Notification

×

Kategori Berita

Cari Berita

Iklan

Dugaan Pungli di Balik PTSL Silakkidir: Biaya Capai Ratusan Juta, Sejarah Tanah Diduga Dikaburkan

Jumat, 18 Juli 2025 | Jumat, Juli 18, 2025 WIB | 0 Views Last Updated 2025-07-17T17:10:06Z

 



CNEWS - SIMALUNGUN  – Penyerahan sertifikat program Pendaftaran Tanah Sistematis Lengkap (PTSL) tahun 2024–2025 kepada warga Dusun III, Nagori Silakkidir, Kecamatan Huta Bayu Raja, Kabupaten Simalungun, Sumatera Utara, menuai kontroversi. Di balik keberhasilan formal penyerahan 62 sertifikat, muncul dugaan pungutan liar (pungli) dan pengaburan sejarah kepemilikan lahan.



Program yang seharusnya memberikan kepastian hukum bagi masyarakat itu justru menimbulkan polemik setelah warga mengaku dibebani biaya tinggi, berkisar antara Rp8 juta , Rp 20 juta hingga Rp33 juta per sertifikat jika di kalkulasi keseluruhan dari 62 sertifikat mencapai hingga ratusan juta rupiah . Padahal, biaya resmi PTSL sesuai ketentuan nasional dari BPN hanya Rp450.000 per persil.


1. Bukti kwitansi pengutipan terhadap warga desa SILAKKIDIR untuk pengurusan PTSL  BPN Simalungun


Penyerahan sertifikat dilakukan secara simbolis oleh Camat Huta Bayu Raja, Ferry Risdoni Sinaga, didampingi Pangulu Nagori Silakkidir, Heplin Marpaung, serta Babinsa dan Babinkamtibmas dan tokoh masyarakat. Pangulu menyebut total ada 305 titik tanah yang diusulkan, dan baru 62 bidang yang diterbitkan sertifikatnya (56 manual, 6 elektronik). Ia menyatakan kendala administratif akibat pergantian pejabat sebagai alasan keterlambatan.


2 bukti kwitansi pungutan untk pengurusan program sertifikat PTSL BPN Simalungun 


Namun di balik euforia sebagian warga, muncul suara keberatan dari ahli waris pemilik lahan. Jumigan Sinaga, anak kandung Tuan Djintama Sinaga Raja Tanah Jawa Simalungun. dan pemilik asli lahan Dusun III—menyatakan bahwa proses tersebut tidak melibatkan keluarga mereka selaku pemilik sah tanah yang sudah diwariskan secara turun-temurun.


“Tanah itu milik Tuan Djintama Sinaga, anak dari Tuan Panambean Siursa. Kuburannya masih ada di Kampung Panambean I. Kenapa pemerintah desa dan camat tidak pernah berkoordinasi dengan kami sebagai ahli waris?” tegas Jumigan.


Ia juga mengungkap adanya dugaan pungli, menyebut Pangulu dan Camat memungut biaya hingga Rp33, juta per sertifikat, bahkan menyimpan bukti kwitansi yang ditandatangani oleh pihak desa. “Kami sudah melapor ke Gubernur, Kapolda, Bupati, Kapolres, Camat, dan Pangulu. Kami akan usut tuntas ini karena ini bentuk penyalahgunaan jabatan dan penghilangan hak waris.”

Item yang Disediakan:
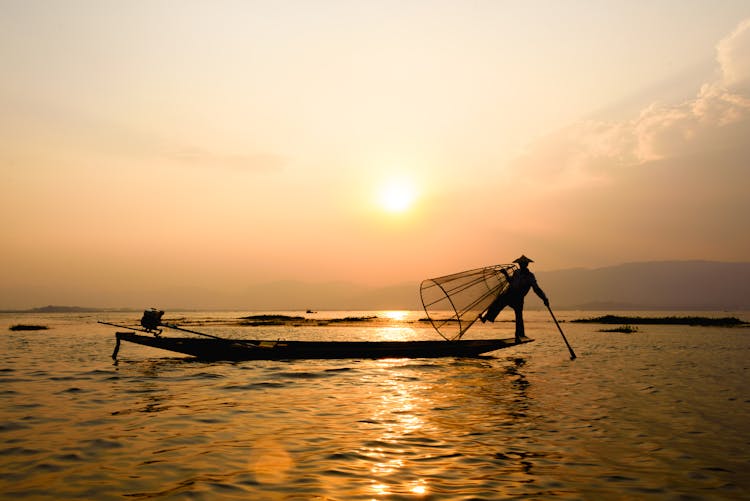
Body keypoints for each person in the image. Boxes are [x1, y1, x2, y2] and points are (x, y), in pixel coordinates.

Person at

---

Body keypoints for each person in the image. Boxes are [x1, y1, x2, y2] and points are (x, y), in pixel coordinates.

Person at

Tugas yang Diminta:
Teruskan berita tentang dugaan pungli PTSL di Nagori Silakkidir, mulai tepat setelah kalimat terakhir yang tercantum.

Jawaban Tugas:
Tanah Adat Dijadikan Objek Sertifikasi


Menurut sejarah adat setempat, tanah di Dusun III tersebut merupakan lahan titipan yang diserahkan oleh Tuan Djintama Sinaga Raja Tanah Jawa Simalungun kepada masyarakat Silakkidir, dengan syarat tidak disertifikatkan untuk mencegah terjadinya penjualan atau alih kepemilikan yang tidak sah. Namun saat ini, lahan tersebut telah berubah status menjadi Sertifikat Hak Milik (SHM) melalui program PTSL.


Sejumlah warga mengaku tahu soal status sejarah lahan tersebut dan hanya langsung mengikuti saja proses sertifikasi atas imbauan pemerintah desa. Salah satu warga bahkan mengaku berterima kasih karena merasa  setelah menerima sertifikat.


Namun media mencatat, tidak ada kejelasan transparansi biaya, dan tidak ada kehadiran ahli waris saat proses pengukuran hingga penyerahan sertifikat. Hal ini menimbulkan dugaan kuat bahwa ada unsur kesengajaan mengaburkan fakta sejarah dan melanggar asas musyawarah adat.


Potensi Skandal dan Desakan Investigasi


Beberapa aktivis dan pemerhati hukum menyebut peristiwa ini sebagai preseden buruk dalam pelaksanaan program PTSL di Sumatera Utara. “Ini bukan sekadar persoalan biaya, tapi potensi penghilangan hak waris dan manipulasi sejarah tanah adat. Pemerintah harus menyikapi serius agar program nasional tidak dijadikan sarana pemanfaatan jabatan untuk kepentingan pribadi,” kata seorang pengamat hukum di persoalan pertanahan.


Bila terbukti ada unsur pungli dan pengabaian hak waris, maka tindakan Pangulu dan Camat bisa masuk dalam kategori penyalahgunaan wewenang, maladministrasi, dan bahkan pemalsuan administrasi pertanahan.


Harapan Transparansi dan Klarifikasi


Masyarakat adat dan ahli waris meminta BPN Pusat, Kejaksaan, hingga Kepolisian segera turun tangan menyelidiki praktik ini. Mereka juga mendesak adanya klarifikasi resmi dari pihak Camat, Pangulu, maupun BPN Simalungun atas keabsahan proses, validitas data, dan asal-usul objek tanah secara transparan sesuai dengan undang-undang nomor 14 tahun 2008 tentang keterbukaan informasi publik 


Program PTSL semestinya menjadi solusi legalitas dan pemberdayaan warga, bukan alat untuk menciptakan konflik horizontal, memperkaya elite desa, atau memanipulasi sejarah.begitu juga dengan BPN Simalungun harus bertanggung jawab dalam hal kegiatan tersebut dan di duga ada oknum BPN yang ikut bermain mata demi mendapat keuntungan besar dari pengurusan program sertifikat PTLS tersebut  ( TIM INVESTIGASI CNEWS)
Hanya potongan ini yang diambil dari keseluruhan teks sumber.